CLIENT: I literally wanted to get up and leave. I was downstairs looking for a file. I was very frustrated because I was hot and sweaty. I just walked over in my heavy jacket, which I shouldn't have worn; and couldn't find the file I was looking for, and was just very frustrated. When I leave, Ian doesn't say he doesn't want me to go, but it's clear he's bothered by me leaving. Extra hugs. [00:38:55]
THERAPIST: Are you feeling sad or guilty that you didn't want to stay longer or felt so much like...
CLIENT: I stayed, but eventually I left. I actually started feeling sick a little bit, but then I went and got Chinese food, which I didn't eat all of it, most of it.

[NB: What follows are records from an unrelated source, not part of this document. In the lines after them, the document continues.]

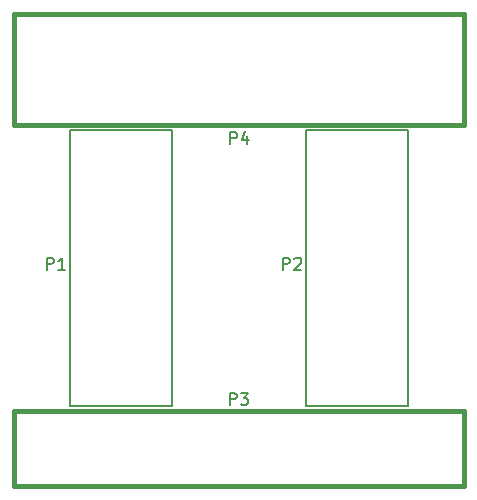
<source format=gto>
G04 (created by PCBNEW (2013-mar-13)-testing) date Mon 26 Aug 2013 08:11:51 AM PDT*
%MOIN*%
G04 Gerber Fmt 3.4, Leading zero omitted, Abs format*
%FSLAX34Y34*%
G01*
G70*
G90*
G04 APERTURE LIST*
%ADD10C,0.005906*%
%ADD11C,0.015000*%
%ADD12C,0.007874*%
%ADD13C,0.008000*%
G04 APERTURE END LIST*
G54D10*
G54D11*
X35059Y-35433D02*
X35059Y-32933D01*
X33609Y-35433D02*
X35059Y-35433D01*
X33609Y-32933D02*
X35009Y-32933D01*
X35009Y-32933D02*
X35059Y-32933D01*
X21559Y-32933D02*
X20059Y-32933D01*
X20059Y-32933D02*
X20059Y-35433D01*
X20059Y-35433D02*
X22059Y-35433D01*
X21559Y-32933D02*
X33559Y-32933D01*
X21559Y-35433D02*
X33559Y-35433D01*
X33559Y-19693D02*
X35059Y-19693D01*
X35059Y-19693D02*
X35059Y-19993D01*
X21559Y-19693D02*
X20059Y-19693D01*
X20059Y-19693D02*
X20059Y-19893D01*
X21559Y-23393D02*
X20059Y-23393D01*
X20059Y-23393D02*
X20059Y-19893D01*
X33559Y-23393D02*
X35059Y-23393D01*
X35059Y-23393D02*
X35059Y-19893D01*
X33559Y-23393D02*
X21559Y-23393D01*
X21559Y-19693D02*
X33559Y-19693D01*
G54D12*
X23772Y-32758D02*
X25322Y-32758D01*
X25322Y-23558D02*
X25322Y-32758D01*
X23622Y-23558D02*
X25322Y-23558D01*
X23622Y-23558D02*
X21922Y-23558D01*
X21922Y-23558D02*
X21922Y-24933D01*
X21922Y-24933D02*
X21922Y-32008D01*
X21922Y-32008D02*
X21922Y-32758D01*
X21922Y-32758D02*
X23772Y-32758D01*
X31646Y-32758D02*
X33196Y-32758D01*
X33196Y-23558D02*
X33196Y-32758D01*
X31496Y-23558D02*
X33196Y-23558D01*
X31496Y-23558D02*
X29796Y-23558D01*
X29796Y-23558D02*
X29796Y-24933D01*
X29796Y-24933D02*
X29796Y-32008D01*
X29796Y-32008D02*
X29796Y-32758D01*
X29796Y-32758D02*
X31646Y-32758D01*
G54D13*
X27263Y-32740D02*
X27263Y-32340D01*
X27416Y-32340D01*
X27454Y-32359D01*
X27473Y-32378D01*
X27492Y-32416D01*
X27492Y-32473D01*
X27473Y-32511D01*
X27454Y-32530D01*
X27416Y-32549D01*
X27263Y-32549D01*
X27625Y-32340D02*
X27873Y-32340D01*
X27740Y-32492D01*
X27797Y-32492D01*
X27835Y-32511D01*
X27854Y-32530D01*
X27873Y-32568D01*
X27873Y-32663D01*
X27854Y-32701D01*
X27835Y-32720D01*
X27797Y-32740D01*
X27682Y-32740D01*
X27644Y-32720D01*
X27625Y-32701D01*
X27283Y-24039D02*
X27283Y-23639D01*
X27435Y-23639D01*
X27473Y-23658D01*
X27493Y-23677D01*
X27512Y-23715D01*
X27512Y-23772D01*
X27493Y-23810D01*
X27473Y-23829D01*
X27435Y-23848D01*
X27283Y-23848D01*
X27854Y-23772D02*
X27854Y-24039D01*
X27759Y-23620D02*
X27664Y-23905D01*
X27912Y-23905D01*
X21161Y-28232D02*
X21161Y-27832D01*
X21313Y-27832D01*
X21351Y-27851D01*
X21370Y-27870D01*
X21390Y-27908D01*
X21390Y-27965D01*
X21370Y-28003D01*
X21351Y-28022D01*
X21313Y-28041D01*
X21161Y-28041D01*
X21770Y-28232D02*
X21542Y-28232D01*
X21656Y-28232D02*
X21656Y-27832D01*
X21618Y-27889D01*
X21580Y-27927D01*
X21542Y-27946D01*
X29035Y-28232D02*
X29035Y-27832D01*
X29187Y-27832D01*
X29225Y-27851D01*
X29244Y-27870D01*
X29264Y-27908D01*
X29264Y-27965D01*
X29244Y-28003D01*
X29225Y-28022D01*
X29187Y-28041D01*
X29035Y-28041D01*
X29416Y-27870D02*
X29435Y-27851D01*
X29473Y-27832D01*
X29568Y-27832D01*
X29606Y-27851D01*
X29625Y-27870D01*
X29644Y-27908D01*
X29644Y-27946D01*
X29625Y-28003D01*
X29397Y-28232D01*
X29644Y-28232D01*
M02*

</source>
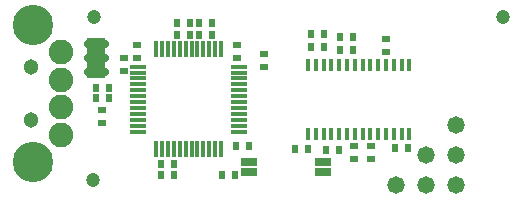
<source format=gbs>
G75*
%MOIN*%
%OFA0B0*%
%FSLAX25Y25*%
%IPPOS*%
%LPD*%
%AMOC8*
5,1,8,0,0,1.08239X$1,22.5*
%
%ADD10R,0.01800X0.05300*%
%ADD11R,0.05300X0.01800*%
%ADD12C,0.08200*%
%ADD13C,0.13461*%
%ADD14C,0.05131*%
%ADD15R,0.01784X0.03950*%
%ADD16C,0.04737*%
%ADD17R,0.02362X0.02756*%
%ADD18R,0.02756X0.02362*%
%ADD19C,0.02572*%
%ADD20R,0.06040X0.13760*%
%ADD21R,0.05524X0.03162*%
%ADD22C,0.05800*%
D10*
X0112652Y0020218D03*
X0114620Y0020218D03*
X0116589Y0020218D03*
X0118557Y0020218D03*
X0120526Y0020218D03*
X0122494Y0020218D03*
X0124463Y0020218D03*
X0126431Y0020218D03*
X0128400Y0020218D03*
X0130369Y0020218D03*
X0132337Y0020218D03*
X0134306Y0020218D03*
X0134306Y0053682D03*
X0132337Y0053682D03*
X0130369Y0053682D03*
X0128400Y0053682D03*
X0126431Y0053682D03*
X0124463Y0053682D03*
X0122494Y0053682D03*
X0120526Y0053682D03*
X0118557Y0053682D03*
X0116589Y0053682D03*
X0114620Y0053682D03*
X0112652Y0053682D03*
D11*
X0106746Y0047777D03*
X0106746Y0045808D03*
X0106746Y0043840D03*
X0106746Y0041871D03*
X0106746Y0039903D03*
X0106746Y0037934D03*
X0106746Y0035966D03*
X0106746Y0033997D03*
X0106746Y0032029D03*
X0106746Y0030060D03*
X0106746Y0028092D03*
X0106746Y0026123D03*
X0140211Y0026123D03*
X0140211Y0028092D03*
X0140211Y0030060D03*
X0140211Y0032029D03*
X0140211Y0033997D03*
X0140211Y0035966D03*
X0140211Y0037934D03*
X0140211Y0039903D03*
X0140211Y0041871D03*
X0140211Y0043840D03*
X0140211Y0045808D03*
X0140211Y0047777D03*
D12*
X0080928Y0043287D03*
X0080928Y0034413D03*
X0080928Y0025070D03*
X0080928Y0052630D03*
D13*
X0071479Y0016015D03*
X0071479Y0061685D03*
D14*
X0071085Y0047708D03*
X0071085Y0029992D03*
D15*
X0163279Y0025450D03*
X0165879Y0025450D03*
X0168479Y0025450D03*
X0171079Y0025450D03*
X0173679Y0025450D03*
X0176279Y0025450D03*
X0178879Y0025450D03*
X0181479Y0025426D03*
X0184079Y0025450D03*
X0186679Y0025450D03*
X0189279Y0025450D03*
X0191879Y0025450D03*
X0194479Y0025450D03*
X0197079Y0025450D03*
X0197079Y0048450D03*
X0194479Y0048450D03*
X0191879Y0048450D03*
X0189279Y0048450D03*
X0186679Y0048450D03*
X0184079Y0048450D03*
X0181479Y0048474D03*
X0178879Y0048450D03*
X0176279Y0048450D03*
X0173679Y0048450D03*
X0171079Y0048450D03*
X0168479Y0048450D03*
X0165879Y0048450D03*
X0163279Y0048450D03*
D16*
X0228229Y0064450D03*
X0091979Y0064450D03*
X0091729Y0009950D03*
D17*
X0114213Y0011550D03*
X0118544Y0011550D03*
X0118544Y0015350D03*
X0114213Y0015350D03*
X0134563Y0011600D03*
X0138894Y0011600D03*
X0158913Y0020350D03*
X0163244Y0020350D03*
X0169413Y0019900D03*
X0173744Y0019900D03*
X0192363Y0020700D03*
X0196694Y0020700D03*
X0143594Y0021250D03*
X0139263Y0021250D03*
X0096794Y0037200D03*
X0092463Y0037200D03*
X0092463Y0040700D03*
X0096794Y0040700D03*
X0119663Y0058400D03*
X0123994Y0058400D03*
X0126963Y0058400D03*
X0131294Y0058400D03*
X0131344Y0062400D03*
X0127013Y0062400D03*
X0123994Y0062400D03*
X0119663Y0062400D03*
X0164263Y0058700D03*
X0168594Y0058700D03*
X0173813Y0057600D03*
X0178144Y0057600D03*
X0178144Y0053450D03*
X0173813Y0053450D03*
X0168594Y0054250D03*
X0164263Y0054250D03*
D18*
X0148629Y0051915D03*
X0148629Y0047585D03*
X0139679Y0050735D03*
X0139679Y0055065D03*
X0106279Y0054915D03*
X0106279Y0050585D03*
X0102079Y0050715D03*
X0102079Y0046385D03*
X0094679Y0033465D03*
X0094679Y0029135D03*
X0178629Y0021415D03*
X0184129Y0021365D03*
X0184129Y0017035D03*
X0178629Y0017085D03*
X0189279Y0052535D03*
X0189279Y0056865D03*
D19*
X0095593Y0055424D02*
X0089865Y0055424D01*
X0089865Y0050700D02*
X0095593Y0050700D01*
X0095593Y0045976D02*
X0089865Y0045976D01*
D20*
X0092719Y0050690D03*
D21*
X0143591Y0016069D03*
X0143591Y0012526D03*
X0168394Y0012526D03*
X0168394Y0016069D03*
D22*
X0192479Y0008450D03*
X0202479Y0008450D03*
X0212479Y0008450D03*
X0212479Y0018450D03*
X0202479Y0018450D03*
X0212479Y0028450D03*
M02*

</source>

I don't know. (pause) I don't know if I'm expecting too much because I have seen improvement, but I want more. At the same time, I don't want to go tell Micah this stuff because I don't want her to stop weaning me off Wellbutrin. I just don't see any point in me taking that, especially with the Adderall and the Prozac. (pause) I just feel like I'm going back and forth a lot. I want to be more level, you know? Things have definitely improved. [00:41:10]
THERAPIST: Yeah, I guess it sounds though like you're kind of getting used to like a bit of a bumpy ride, figuring out what's going to be better and what isn't. How do you feel better one minute and then feel shitty the next? What's going to throw you and what isn't: the traffic – not so much, but being with the family for a little while did.
CLIENT: I couldn't figure out why all of a sudden I was sad yesterday at the office. I don't know if it's just lack of talking to people and...
THERAPIST: Well we have to stop for now, but that's the sort of thing you can try to figure out, what was happening, what was going on in your mind. It's not unusual for somebody to have a change – even an intense change – in how they feel. It's because of something that's going on kind of in the back of their mind or is related to something they're upset about, but isn't front and center as they're going about their day.
CLIENT: Because Doctor Grace won't respond to my message. Is that it?
THERAPIST: I don't know. Maybe.
CLIENT: Friday.
THERAPIST: Sorry, again, that I was late.